Exercise details
Pull out every line of the records that contains the string "planeOp".

(Stored records)
▼

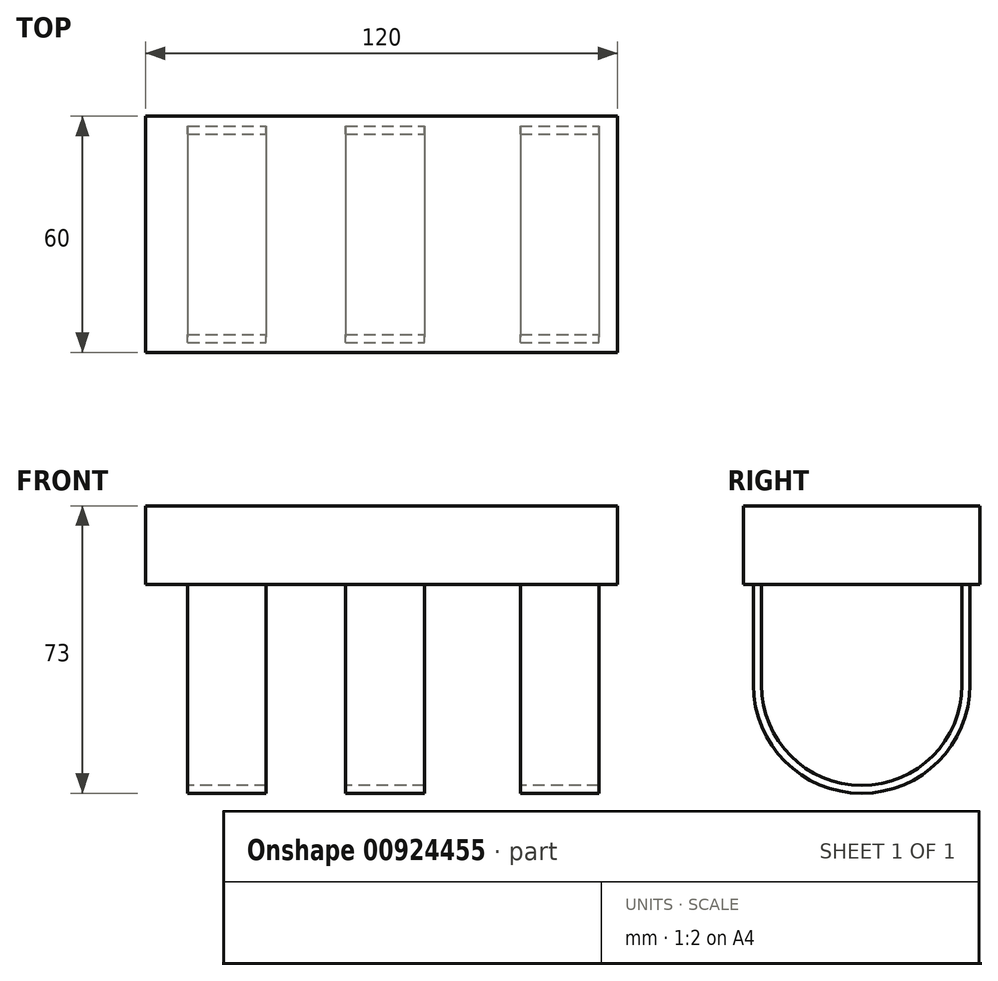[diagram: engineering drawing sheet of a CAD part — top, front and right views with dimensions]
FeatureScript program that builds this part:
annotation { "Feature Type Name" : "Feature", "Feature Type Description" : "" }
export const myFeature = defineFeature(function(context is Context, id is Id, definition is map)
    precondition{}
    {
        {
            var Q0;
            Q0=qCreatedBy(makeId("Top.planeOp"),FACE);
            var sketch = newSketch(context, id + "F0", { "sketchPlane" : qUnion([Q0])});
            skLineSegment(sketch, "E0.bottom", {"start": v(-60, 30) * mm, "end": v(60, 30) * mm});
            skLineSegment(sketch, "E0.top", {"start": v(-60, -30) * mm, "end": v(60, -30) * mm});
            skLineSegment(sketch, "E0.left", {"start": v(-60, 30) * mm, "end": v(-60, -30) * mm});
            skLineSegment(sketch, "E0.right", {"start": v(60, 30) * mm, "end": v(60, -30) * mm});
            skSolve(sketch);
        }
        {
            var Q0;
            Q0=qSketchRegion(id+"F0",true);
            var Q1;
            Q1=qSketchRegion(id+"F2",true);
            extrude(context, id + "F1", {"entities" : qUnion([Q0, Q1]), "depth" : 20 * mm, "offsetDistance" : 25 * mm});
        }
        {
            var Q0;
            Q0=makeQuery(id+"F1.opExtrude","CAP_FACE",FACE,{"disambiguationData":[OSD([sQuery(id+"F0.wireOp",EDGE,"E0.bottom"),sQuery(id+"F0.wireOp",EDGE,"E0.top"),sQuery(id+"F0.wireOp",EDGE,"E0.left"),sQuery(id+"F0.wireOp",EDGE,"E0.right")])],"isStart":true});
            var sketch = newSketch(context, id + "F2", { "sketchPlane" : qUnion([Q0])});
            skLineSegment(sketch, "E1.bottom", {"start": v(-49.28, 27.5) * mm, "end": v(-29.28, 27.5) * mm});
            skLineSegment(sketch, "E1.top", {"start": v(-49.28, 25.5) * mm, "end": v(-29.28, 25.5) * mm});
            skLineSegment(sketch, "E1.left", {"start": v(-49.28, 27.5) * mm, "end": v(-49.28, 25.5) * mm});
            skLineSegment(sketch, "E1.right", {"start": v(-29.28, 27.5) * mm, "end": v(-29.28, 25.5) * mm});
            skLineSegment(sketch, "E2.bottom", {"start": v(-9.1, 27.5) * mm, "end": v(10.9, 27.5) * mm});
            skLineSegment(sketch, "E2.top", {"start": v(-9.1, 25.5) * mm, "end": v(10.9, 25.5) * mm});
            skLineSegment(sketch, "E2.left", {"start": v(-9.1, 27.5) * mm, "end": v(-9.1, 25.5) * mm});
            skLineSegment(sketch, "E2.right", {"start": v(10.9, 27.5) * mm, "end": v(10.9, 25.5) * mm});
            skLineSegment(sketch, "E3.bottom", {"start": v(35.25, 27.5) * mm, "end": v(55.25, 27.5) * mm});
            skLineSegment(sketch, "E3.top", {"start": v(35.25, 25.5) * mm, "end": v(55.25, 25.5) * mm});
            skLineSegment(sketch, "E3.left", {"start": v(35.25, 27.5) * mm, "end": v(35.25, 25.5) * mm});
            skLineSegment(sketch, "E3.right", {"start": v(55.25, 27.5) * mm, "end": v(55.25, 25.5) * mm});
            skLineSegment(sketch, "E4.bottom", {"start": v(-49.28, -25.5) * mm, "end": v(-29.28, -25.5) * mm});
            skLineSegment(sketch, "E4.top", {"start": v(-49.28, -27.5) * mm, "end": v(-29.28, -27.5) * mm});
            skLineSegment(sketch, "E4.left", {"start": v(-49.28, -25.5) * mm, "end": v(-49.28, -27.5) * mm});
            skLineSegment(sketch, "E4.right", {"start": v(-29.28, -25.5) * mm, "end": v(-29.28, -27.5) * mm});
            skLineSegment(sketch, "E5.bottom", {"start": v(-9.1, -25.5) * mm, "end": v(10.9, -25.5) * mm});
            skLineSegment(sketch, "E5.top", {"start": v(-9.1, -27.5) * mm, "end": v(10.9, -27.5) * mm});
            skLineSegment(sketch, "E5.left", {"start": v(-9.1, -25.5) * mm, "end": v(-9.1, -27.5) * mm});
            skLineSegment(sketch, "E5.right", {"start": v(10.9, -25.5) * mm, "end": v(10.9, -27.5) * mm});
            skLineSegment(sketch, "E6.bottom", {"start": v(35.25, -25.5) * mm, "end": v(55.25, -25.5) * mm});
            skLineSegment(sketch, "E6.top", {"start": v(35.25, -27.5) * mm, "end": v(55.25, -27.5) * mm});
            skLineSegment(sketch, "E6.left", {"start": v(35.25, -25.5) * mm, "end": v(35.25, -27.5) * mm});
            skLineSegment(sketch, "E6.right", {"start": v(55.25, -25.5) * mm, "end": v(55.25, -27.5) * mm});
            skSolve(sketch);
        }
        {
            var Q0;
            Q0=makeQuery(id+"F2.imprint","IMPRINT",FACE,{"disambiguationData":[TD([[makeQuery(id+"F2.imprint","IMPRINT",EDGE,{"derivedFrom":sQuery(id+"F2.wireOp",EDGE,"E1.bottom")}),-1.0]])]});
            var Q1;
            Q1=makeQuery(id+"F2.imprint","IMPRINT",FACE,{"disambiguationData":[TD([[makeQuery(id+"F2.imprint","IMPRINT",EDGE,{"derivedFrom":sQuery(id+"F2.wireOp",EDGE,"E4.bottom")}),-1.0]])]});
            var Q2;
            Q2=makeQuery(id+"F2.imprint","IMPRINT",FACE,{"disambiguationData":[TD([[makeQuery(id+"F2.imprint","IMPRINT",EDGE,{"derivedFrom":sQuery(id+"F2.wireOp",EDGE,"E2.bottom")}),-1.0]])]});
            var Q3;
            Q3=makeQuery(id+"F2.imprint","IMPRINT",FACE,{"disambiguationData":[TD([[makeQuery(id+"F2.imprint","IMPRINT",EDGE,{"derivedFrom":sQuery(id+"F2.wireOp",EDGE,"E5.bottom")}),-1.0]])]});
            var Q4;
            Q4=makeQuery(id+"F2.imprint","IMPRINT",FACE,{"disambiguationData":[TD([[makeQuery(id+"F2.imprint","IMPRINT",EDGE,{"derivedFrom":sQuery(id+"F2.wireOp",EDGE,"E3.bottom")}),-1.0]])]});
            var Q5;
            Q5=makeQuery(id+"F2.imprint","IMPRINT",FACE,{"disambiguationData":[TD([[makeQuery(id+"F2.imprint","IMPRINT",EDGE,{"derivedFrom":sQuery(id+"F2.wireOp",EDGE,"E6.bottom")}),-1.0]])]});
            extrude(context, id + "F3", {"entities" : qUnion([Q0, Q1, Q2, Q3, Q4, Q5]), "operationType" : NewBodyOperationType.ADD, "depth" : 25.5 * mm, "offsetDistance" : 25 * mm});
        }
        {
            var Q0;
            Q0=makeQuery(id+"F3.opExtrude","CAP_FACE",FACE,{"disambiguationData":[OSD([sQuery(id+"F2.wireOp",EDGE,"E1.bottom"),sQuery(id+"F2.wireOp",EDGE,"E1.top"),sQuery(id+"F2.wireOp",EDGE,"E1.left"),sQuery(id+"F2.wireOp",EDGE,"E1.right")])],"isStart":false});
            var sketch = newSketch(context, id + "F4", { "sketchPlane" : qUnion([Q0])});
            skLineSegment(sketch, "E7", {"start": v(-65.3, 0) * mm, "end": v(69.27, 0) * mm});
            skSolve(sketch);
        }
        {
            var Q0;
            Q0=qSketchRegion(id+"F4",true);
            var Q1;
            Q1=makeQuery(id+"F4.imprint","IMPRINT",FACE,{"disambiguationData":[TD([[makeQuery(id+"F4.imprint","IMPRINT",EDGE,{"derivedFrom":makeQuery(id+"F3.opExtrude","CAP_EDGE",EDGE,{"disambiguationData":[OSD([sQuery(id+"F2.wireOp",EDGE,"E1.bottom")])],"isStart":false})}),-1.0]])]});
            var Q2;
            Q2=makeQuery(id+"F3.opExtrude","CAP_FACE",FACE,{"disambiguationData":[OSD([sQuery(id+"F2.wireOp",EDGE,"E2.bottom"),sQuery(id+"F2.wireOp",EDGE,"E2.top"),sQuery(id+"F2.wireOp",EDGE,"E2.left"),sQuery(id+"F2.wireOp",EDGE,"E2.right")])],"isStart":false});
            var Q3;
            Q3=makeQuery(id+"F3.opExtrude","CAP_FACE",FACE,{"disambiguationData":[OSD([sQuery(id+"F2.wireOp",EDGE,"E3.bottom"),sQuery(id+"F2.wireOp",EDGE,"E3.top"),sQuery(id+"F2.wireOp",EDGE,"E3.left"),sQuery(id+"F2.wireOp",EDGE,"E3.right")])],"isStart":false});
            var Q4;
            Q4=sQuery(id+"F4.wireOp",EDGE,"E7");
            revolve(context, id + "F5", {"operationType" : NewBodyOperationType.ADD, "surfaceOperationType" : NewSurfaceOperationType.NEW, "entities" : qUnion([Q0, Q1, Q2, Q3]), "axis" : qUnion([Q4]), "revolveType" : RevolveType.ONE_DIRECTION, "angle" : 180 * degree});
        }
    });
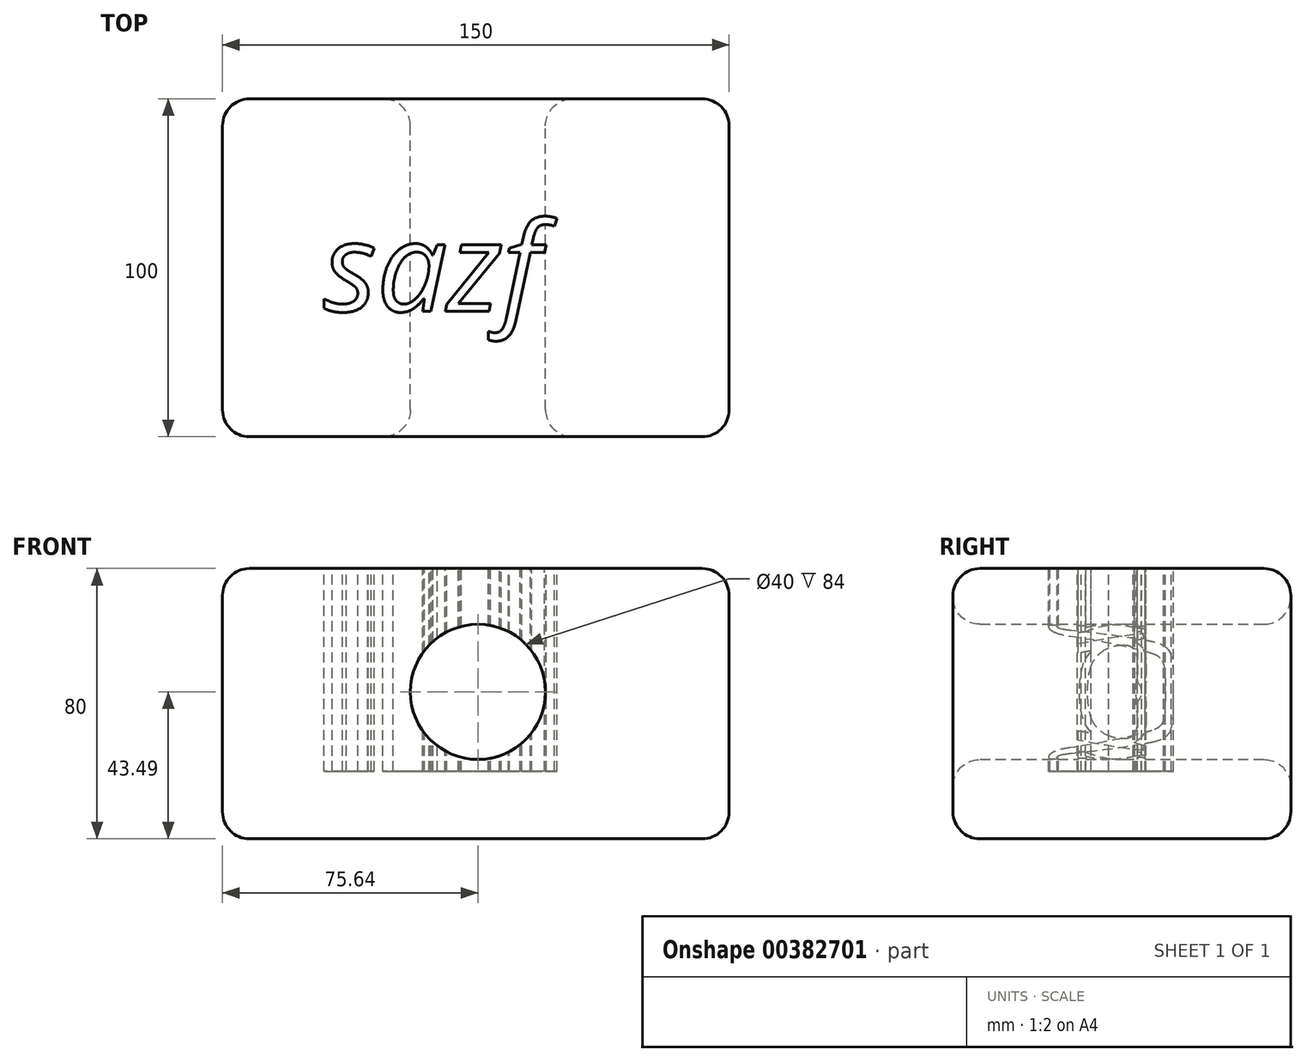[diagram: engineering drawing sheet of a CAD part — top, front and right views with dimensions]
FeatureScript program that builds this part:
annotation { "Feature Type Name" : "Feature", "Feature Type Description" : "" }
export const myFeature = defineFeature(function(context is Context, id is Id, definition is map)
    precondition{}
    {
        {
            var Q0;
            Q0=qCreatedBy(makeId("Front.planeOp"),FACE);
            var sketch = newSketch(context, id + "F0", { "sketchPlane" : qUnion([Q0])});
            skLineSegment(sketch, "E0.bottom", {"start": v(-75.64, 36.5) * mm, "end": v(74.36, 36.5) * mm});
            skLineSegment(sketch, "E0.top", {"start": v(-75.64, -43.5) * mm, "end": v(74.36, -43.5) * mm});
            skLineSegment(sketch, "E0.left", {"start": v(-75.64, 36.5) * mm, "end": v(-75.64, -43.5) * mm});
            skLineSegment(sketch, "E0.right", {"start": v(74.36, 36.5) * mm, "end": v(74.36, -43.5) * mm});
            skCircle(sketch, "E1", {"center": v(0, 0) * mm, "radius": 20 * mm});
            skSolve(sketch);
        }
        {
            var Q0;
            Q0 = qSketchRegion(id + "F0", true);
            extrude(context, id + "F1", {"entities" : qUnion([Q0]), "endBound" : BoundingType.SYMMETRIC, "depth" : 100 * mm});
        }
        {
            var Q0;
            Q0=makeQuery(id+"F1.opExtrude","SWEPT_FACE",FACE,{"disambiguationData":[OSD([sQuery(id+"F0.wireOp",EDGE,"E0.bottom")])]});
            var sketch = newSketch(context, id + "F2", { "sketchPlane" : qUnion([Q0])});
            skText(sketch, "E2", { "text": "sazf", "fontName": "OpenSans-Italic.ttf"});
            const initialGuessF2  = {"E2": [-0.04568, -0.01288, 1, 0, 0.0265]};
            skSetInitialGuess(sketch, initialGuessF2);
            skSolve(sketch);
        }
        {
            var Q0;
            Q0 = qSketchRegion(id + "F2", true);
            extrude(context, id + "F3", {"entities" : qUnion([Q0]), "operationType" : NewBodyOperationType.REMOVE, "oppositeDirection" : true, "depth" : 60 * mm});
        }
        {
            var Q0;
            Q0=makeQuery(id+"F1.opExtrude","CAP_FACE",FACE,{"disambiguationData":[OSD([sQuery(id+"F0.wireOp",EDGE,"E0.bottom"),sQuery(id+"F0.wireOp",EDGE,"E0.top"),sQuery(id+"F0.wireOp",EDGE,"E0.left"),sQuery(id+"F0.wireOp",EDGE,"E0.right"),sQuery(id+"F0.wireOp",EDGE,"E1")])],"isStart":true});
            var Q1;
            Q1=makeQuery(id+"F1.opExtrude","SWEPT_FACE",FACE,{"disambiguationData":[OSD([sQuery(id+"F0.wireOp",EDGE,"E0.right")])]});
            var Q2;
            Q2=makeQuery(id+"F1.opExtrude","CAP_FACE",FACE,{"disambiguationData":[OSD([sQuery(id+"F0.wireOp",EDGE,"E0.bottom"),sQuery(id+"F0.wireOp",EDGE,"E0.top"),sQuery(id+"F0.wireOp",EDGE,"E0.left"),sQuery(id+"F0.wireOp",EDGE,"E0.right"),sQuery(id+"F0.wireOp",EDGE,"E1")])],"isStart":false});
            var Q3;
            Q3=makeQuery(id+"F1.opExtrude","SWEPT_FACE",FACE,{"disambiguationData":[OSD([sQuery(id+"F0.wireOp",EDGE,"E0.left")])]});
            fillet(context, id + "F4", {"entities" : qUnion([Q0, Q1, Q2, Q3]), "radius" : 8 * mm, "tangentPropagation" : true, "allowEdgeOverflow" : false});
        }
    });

▲

Answer to the problem
            Q0=qCreatedBy(makeId("Top.planeOp"),FACE);
            Q0=qCreatedBy(makeId("Front.planeOp"),FACE);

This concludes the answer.